A Caixa Econômica Federal realiza nesta sexta-feira (24) o pagamento da parcela de abril do Bolsa Família para os beneficiários com Número de Inscrição Social (NIS) de final 6. O valor mínimo do benefício é de R$ 600, mas, com os adicionais previstos, a média sobe para R$ 678,22 por família. Ao todo, o programa de transferência de renda do Governo Federal atenderá 18,9 milhões de famílias neste mês, com um investimento total de R$ 12,8 bilhões.

Além do valor base, o programa inclui três adicionais: R$ 50 para gestantes e nutrizes, R$ 50 por filho de 7 a 18 anos, e R$ 150 por criança de até 6 anos. Também há o Benefício Variável Familiar Nutriz, que paga seis parcelas de R$ 50 a mães de bebês de até seis meses. O pagamento segue o calendário tradicional, nos últimos dez dias úteis de cada mês, e as informações podem ser consultadas no aplicativo Caixa Tem.

Em um movimento que levanta questionamentos sobre a seletividade e a eficiência dos gastos públicos, 173 cidades de 11 estados tiveram o pagamento unificado no último dia 16, independentemente do NIS. A medida beneficiou moradores de 121 municípios do Rio Grande do Norte, que enfrentam seca, e cinco cidades mineiras atingidas por enchentes. Também foram incluídas localidades no Amazonas, Bahia, Pará, Paraná, Piauí, Rio de Janeiro, Roraima, São Paulo e Sergipe, todas afetadas por chuvas, estiagens ou com populações indígenas em situação de vulnerabilidade. A lista completa está disponível no site do Ministério do Desenvolvimento e Assistência Social.

Desde 2024, os beneficiários do Bolsa Família não têm mais o desconto do Seguro Defeso, mudança estabelecida pela Lei 14.601/2023. O Seguro Defeso é destinado a pescadores artesanais que não podem trabalhar durante o período de reprodução dos peixes.

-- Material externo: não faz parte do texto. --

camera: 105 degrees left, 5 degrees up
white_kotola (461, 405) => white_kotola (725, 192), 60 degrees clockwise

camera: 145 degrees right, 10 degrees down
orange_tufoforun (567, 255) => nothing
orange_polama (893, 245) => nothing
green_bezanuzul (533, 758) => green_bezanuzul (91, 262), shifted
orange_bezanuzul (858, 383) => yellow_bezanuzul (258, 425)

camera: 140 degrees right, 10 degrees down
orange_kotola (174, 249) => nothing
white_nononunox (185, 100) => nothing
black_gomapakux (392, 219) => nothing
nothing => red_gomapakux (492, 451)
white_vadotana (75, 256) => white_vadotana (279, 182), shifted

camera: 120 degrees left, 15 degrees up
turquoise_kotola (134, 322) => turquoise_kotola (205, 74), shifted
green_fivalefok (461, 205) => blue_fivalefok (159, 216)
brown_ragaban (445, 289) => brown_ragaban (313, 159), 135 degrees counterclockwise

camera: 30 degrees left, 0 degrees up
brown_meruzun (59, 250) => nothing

Apesar de a medida ter sido apresentada como um alívio para as famílias, ela representa mais um custo aos cofres públicos, que já acumulam déficits fiscais preocupantes.

Cerca de 2,34 milhões de famílias estão atualmente na chamada “regra de proteção”, que permite que aquelas cujos membros consigam emprego e aumentem a renda recebam 50% do benefício por até dois anos, desde que cada integrante ganhe até R$ 706. Em 2025, o tempo de permanência nessa regra foi reduzido de dois para um ano, mas a mudança só vale para famílias que entrarem na fase de transição a partir de junho de 2025. Quem já estava enquadrado até maio deste ano continua com o prazo original de dois anos.

A verdade é que, embora o Bolsa Família seja uma ferramenta importante para aliviar a pobreza, o contribuinte brasileiro precisa perguntar: até quando o Estado continuará expandindo gastos sem contrapartidas claras de geração de emprego e renda? A cada novo adicional e cada prorrogação de regras, o custo para o setor produtivo e para as famílias que pagam impostos só aumenta. O caminho para a verdadeira prosperidade não está na dependência do Estado, mas na criação de oportunidades reais de trabalho e na responsabilidade fiscal que garanta sustentabilidade a longo prazo.